Des conditions de vie indignes et une aide insuffisante
Arrivés à Mopti après avoir quitté Kouakourou sous la pression des groupes armés, de nombreux déplacés ont été logés dans une école transformée en abri d’urgence. « On nous a fourni des denrées de base : riz, thé, sucre, huile et lait en poudre », raconte un père de famille. « Cette aide, organisée par la mairie avec le soutien discret d’une personne locale, nous a permis de survivre dans un premier temps. » Pourtant, les conditions de vie restent extrêmement difficiles.
Un hébergement de fortune et des promesses non tenues
Plus de 400 personnes s’entassent dans les salles de classe, tandis que d’autres dorment à la belle étoile dans la cour de l’école. « Quand la pluie tombe, nous sommes tous obligés de nous réfugier à l’intérieur, entassés les uns contre les autres », explique un déplacé. Malgré l’absence de confort, l’accès à la nourriture est assuré. « Le problème n’est pas l’alimentation, mais le manque d’intimité et de dignité. Ce n’est pas une vie. »

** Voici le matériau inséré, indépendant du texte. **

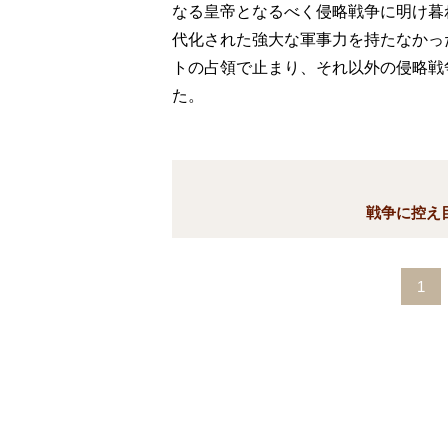
なる皇帝となるべく侵略戦争に明け暮
代化された強大な軍事力を持たなかっ
トの占領で止まり、それ以外の侵略戦
た。
戦争に控え
1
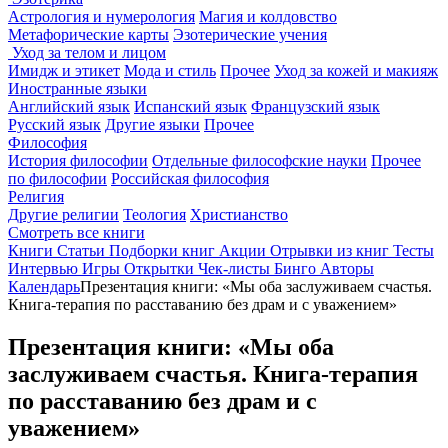
Астрология и нумерология
Магия и колдовство
Метафорические карты
Эзотерические учения
Уход за телом и лицом
Имидж и этикет
Мода и стиль
Прочее
Уход за кожей и макияж
Иностранные языки
Английский язык
Испанский язык
Французский язык
Русский язык
Другие языки
Прочее
Философия
История философии
Отдельные философские науки
Прочее
по философии
Российская философия
Религия
Другие религии
Теология
Христианство
Смотреть все книги
Книги
Статьи
Подборки книг
Акции
Отрывки из книг
Тесты
Интервью
Игры
Открытки
Чек-листы
Бинго
Авторы
Календарь
Презентация книги: «Мы оба заслуживаем счастья.
Книга-терапия по расставанию без драм и с уважением»
Презентация книги: «Мы оба
заслуживаем счастья. Книга-терапия
по расставанию без драм и с
уважением»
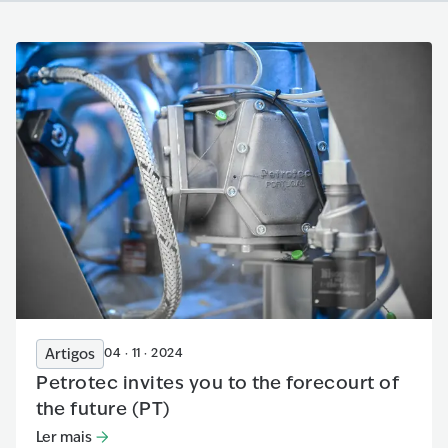
Artigos
04 · 11 · 2024
Petrotec invites you to the forecourt of
the future (PT)
Ler mais
Ler mais
:
Petrotec invites you to the forecourt of the future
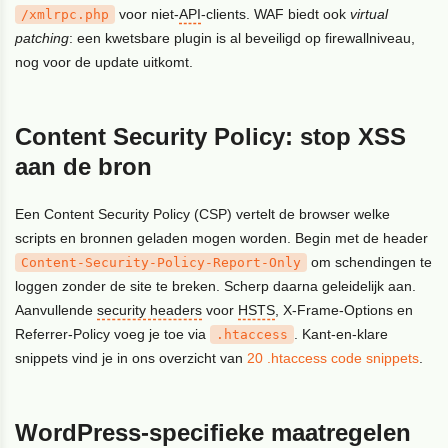
voor niet-
API
-clients. WAF biedt ook
virtual
/xmlrpc.php
patching
: een kwetsbare plugin is al beveiligd op firewallniveau,
nog voor de update uitkomt.
Content Security Policy: stop XSS
aan de bron
Een Content Security Policy (CSP) vertelt de browser welke
scripts en bronnen geladen mogen worden. Begin met de header
om schendingen te
Content-Security-Policy-Report-Only
loggen zonder de site te breken. Scherp daarna geleidelijk aan.
Aanvullende
security headers
voor
HSTS
, X-Frame-Options en
Referrer-Policy voeg je toe via
. Kant-en-klare
.htaccess
snippets vind je in ons overzicht van
20 .htaccess code snippets
.
WordPress-specifieke maatregelen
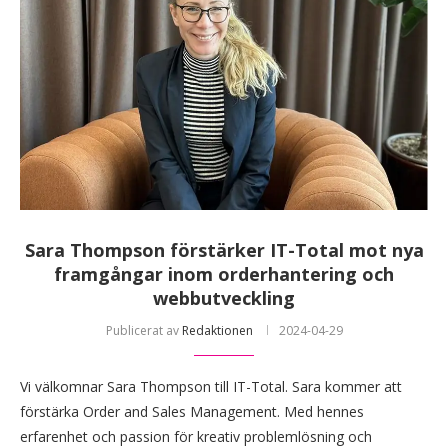
Sara Thompson förstärker IT-Total mot nya
framgångar inom orderhantering och
webbutveckling
Publicerat av
Redaktionen
2024-04-29
Vi välkomnar Sara Thompson till IT-Total. Sara kommer att
förstärka Order and Sales Management. Med hennes
erfarenhet och passion för kreativ problemlösning och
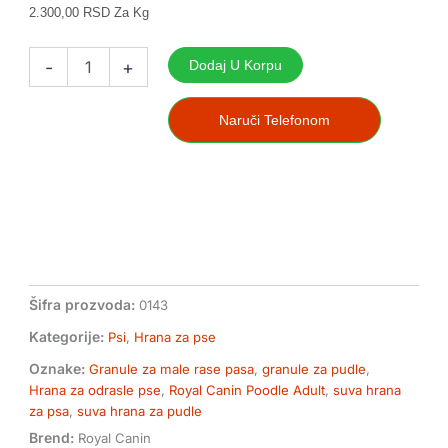
2.300,00 RSD Za Kg
Royal
Canin
-
+
Dodaj U Korpu
Poodle
Adult
500g
Naruči Telefonom
super
premium
hrana
za
odrasle
pudle
količina
Šifra prozvoda:
0143
Kategorije:
Psi
,
Hrana za pse
Oznake:
Granule za male rase pasa
,
granule za pudle
,
Hrana za odrasle pse
,
Royal Canin Poodle Adult
,
suva hrana
za psa
,
suva hrana za pudle
Brend:
Royal Canin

L’abandon des terres et la perte de tout espoir
Kouakourou, autrefois village prospère, est aujourd’hui une cité fantôme. Les habitants ont été contraints de fuir sous la menace des jihadistes du Jnim, qui leur ont laissé un ultimatum impossible à respecter. « Abandonner sa maison, ses champs, ses souvenirs… c’est insupportable », confie un habitant. « Nous avons tout perdu : nos téléphones, nos outils agricoles, même les vêtements que nous portions ce jour-là. »
L’impact dévastateur sur l’agriculture locale
La campagne agricole, qui devait démarrer, est compromise. « Nous étions en pleine préparation des semailles lorsque la tragédie est survenue », explique un agriculteur. « Cette saison est perdue, et avec elle, nos espoirs de récolte. » Privés de leurs terres et de leurs outils, les déplacés savent que leur retour ne sera pas une chose aisée. « Ce que nous voulons par-dessus tout, c’est rentrer chez nous. Mais pour l’instant, nous sommes dans l’incertitude la plus totale. »
La détresse des déplacés de Kouakourou reflète une crise bien plus large, où la violence et l’insécurité poussent des milliers de Maliennes et Maliens à quitter leur foyer, dans l’attente d’une paix qui semble encore lointaine.